I agree, thanks. That has to be the best work around.

And that seems to me like a really simple tweak, which I think
they should implement in Cubase.

Would even Cubase be the first DAW to have a playback timing correct recording
environment of VST instruments if they did?

I’m tired of moving stuff after I record. And even if I record on my lowest
latency and the sound plays only a few milliseconds earlier, I’m tired of
knowing it’s not exact, especially when believing the tweak would be so simple.

I hear you!

If I were to put a name to what you propose, I’d call it MDRC … Midi Delay Record Compensation. It should be easy to accomplish this with incorporation of the same calculations used in Plugin Delay Compensation as an after you stop recording auto adjustment.

If you are recording against other playing tracks, presumably any midi latency would already be factored in by the compensation you, the player, makes to stay with the beat of the other tracks while monitoring your playing and what your hearing from the program.

I think there also must be an issue here similar to ‘direct monitoring’ as used by a vocalist tracking against a project.

Depending on your sound source, with a hardware module couldn’t you use a midi splitter with one out going into Cubase for recording and the other directly to your module. That way … I think … the alignment would by off no more than the minimal playback latency your system is capable of.

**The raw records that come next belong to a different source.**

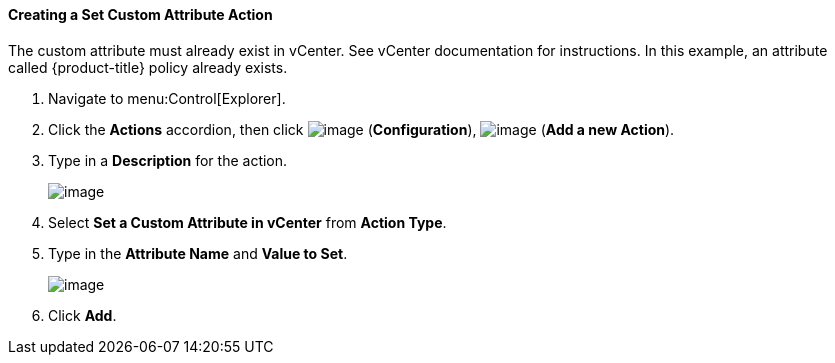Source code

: ==== Creating a Set Custom Attribute Action

The custom attribute must already exist in vCenter. See vCenter
documentation for instructions. In this example, an attribute called
{product-title} policy already exists.

. Navigate to menu:Control[Explorer].

. Click the *Actions* accordion, then click image:../images/1847.png[image] (*Configuration*), image:../images/1848.png[image] (*Add a new Action*).

. Type in a *Description* for the action.
+
image:../images/1926.png[image]
+
. Select *Set a Custom Attribute in vCenter* from *Action Type*.

. Type in the *Attribute Name* and *Value to Set*.
+
image:../images/1925.png[image]
+
. Click *Add*.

If you also recorded in with record quantization set around 1/64th or 1/28th, shouldn’t your recording pretty much exactly reflect your performance?


PS I love midi!

What gives you that impression?

So as I understand is that this problem has to do with Softsynths? Not hardware midisound generators etc?
That explains a lot. 15 years ago I made miditracks in digital orchestra pro on a computer and a roland Soundcanvas.
That system didn’t had that problem :smiley:

Mostly, yes. But it’s the same for VST effects. Cubase PDC (plugin delay compensation), adjusts output latency to the level of whatever is the longest summed delay of audio through a channel. If you had a softsynth with latency and then had it bussed to an effect rack or had an insert rack on the VSTi output channel, all those consecutive delays are summed. The longest delay chain sets the total latency and all the other channels have some fraction of that delay … the difference between their delay and that of the longest … added, so all the audio comes out in sync.

Depending on the VSTi, some are very CPU demanding and will require a higher buffer, which results in longer latency. If I’m recording midi on my system using hardware and without running any VST or VSTi plugins, I can set the buffer at 32 samples … for all practical purposes undetectable latency.


Guys this is a lost battle.


5 pages and amongst all the posts Steinberg denying the facts, saying this is not a bug. The only workaround is to work at the lowest possible latency and create a keycommand for advancing MIDI some ticks, then hit it everytime you record something.

If someone got to something better than that please tell us here.

Don’t use midi equipment that doesn’t come with a proper (non class-level) driver.

You are getting really annoying Padawan. You just fail to see the problem.
It’s not about the midi timing. What happens is that after recording midi notes appear EARLIER in the editor.
Better midi drivers will not let the midinotes appear where they should be.

It has to do with the latency of VST instruments. That latency is compensated for in Cubase, so because of that the midi notes appear earlier because they are not taken in the equation.

Can you please read carefully all replies and join constructively or shut up?

Greetz Dylan.

No greeting required Dylan, for I am not even sure that you are experiencing the problem?

I have never experienced the problem so it is quite likely one of those issues that are infinitely unsolvable without the purchase of improved hardware.

The only person whom as I see things (enemy or not) who really has any idea about this at all would be Como, as he has bitten the bullet long ago and purchased the proper kit as I have said myself in another post.

Oh and PDC was never invented or invisioned for use on the recording side of the DAW, it was, is and always will be a mixing paradigm.